- **Document extract**
Excellent keynote. New things and new ways to think about non-new things.

[2024 dev2next] reclaiming agility

Speaker: Dave Thomas @pragdave

For more see the table of contents


Notes

  • Started with a vote between this talk and a programming language one. This talk (barely) won

“Agile”

  • Wish people would stop using word “agile”
  • “Agile” is now an industry
  • “Agile” co-opted
  • Was supposed to be on what values need to apply, not the practices
  • Can’t sell or package values
  • Can’t be agile if handed a process

“Agile is Dead”

  • Agile is dead. Agile with a capital A is what you pay for. Lowercase agile is the original set of values.
  • Devs are unhappy with Agile – too many meetings and processsed
  • Read great quotes from Death of Agile quotes all of which value agile principles

Agile noun vs adjective

  • Agile has become a proper noun; something people can package/sell/make you follow.
  • agile should not be a noun. A noun is something you can point to
  • agile should be used as an adjective
  • It was made a noun to sell it; you can buy a pound of green
  • Agile is lost to us; how do we reclaim it?

History

  • How do we reclaim it?
  • 1995 – 31% failed, 53% partial success (overbudget or late or didn’t deliver all functionality)
  • 2020 – 11% failed, 47% partial success
  • Can’t go back
  • Too few people started programming when everything was specified up front and the problems to remember why it was bad.
  • Requirements change

agility

  • Take back control
  • Ignore the branding
  • Make it work for us individually and as a team
  • Create a living, evolving local set of values and practices
  • There are things you can’t do that would like to do. That’s live. Still much you can do at a local/team level
  • Can’t change everything – business promises things, have the initiate carefully and measured
  • Better off than are today by improving locally

First page of manifesto from snowbird:

We are uncovering better ways of developing software by doing it and helping others do it. Through this work we have come to value:

Individuals and interactions over processes and tools
Working software over comprehensive documentation
Customer collaboration over contract negotiation
Responding to change over following a plan

That is, while there is value in the items on the right, we value the items on the left more.

- **Problems and tasks**
• 1. List the four value statements from the manifesto quoted in the reclaiming agility notes.
• 2. In the reclaiming agility notes, what share of projects failed in 1995?
• 3. Continue the reclaiming agility notes from the point where they stop.
The data that comes after the reclaiming agility notes isn't needed for anything here.

- **Supplied data**
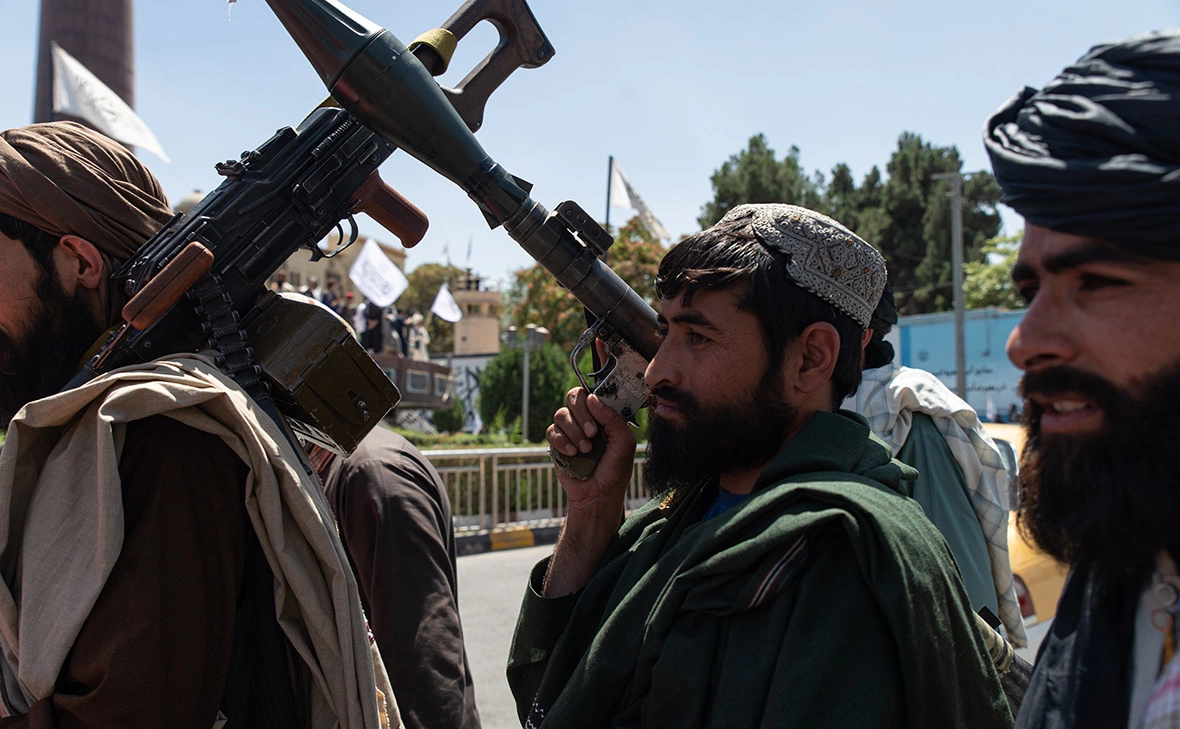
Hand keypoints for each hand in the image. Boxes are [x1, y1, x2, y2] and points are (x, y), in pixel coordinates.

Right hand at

- **Solved problems**
• 1.
Individuals and interactions over processes and tools
Working software over comprehensive documentation
Customer collaboration over contract negotiation
Responding to change over following a plan

• 2. 31% failed in 1995.

• 3.
Value

  • Values are an internal filter through which you make decisions
  • Make decisions based on the four values in the manifesto
  • It’s difficult to do this. But the code is hard to write too

Skills need

  • Empathy – see things as someone else sees. Cognitive (thinking) and affective (feeling). Also need empathy for things so understand how will react/stress under.
  • Storytelling – everything we do is an abstraction; using stories/metaphors allow people to understand.
  • Feedback – Classic feedback loop. input -> process -> result -> compare to expectations -> input. In software, we apply the feedback to the process (or expectations) instead like in unit testing. Could also be the process used to create the code in the first place. Aka error when coding, bad assumptions, or systemic error. The third is most valuable, but done the least.
  • Change driven – spent most time changing things vs building new things. Development is a nested set of change cycles. Software is the most malleable building component. Think or work as a series of steps instead of an outcome.
  • Value focused – Goal is help people and add value. Working software is a means to an end. Earlier delivery is more valuable so cadence is a trade off against accumulated value.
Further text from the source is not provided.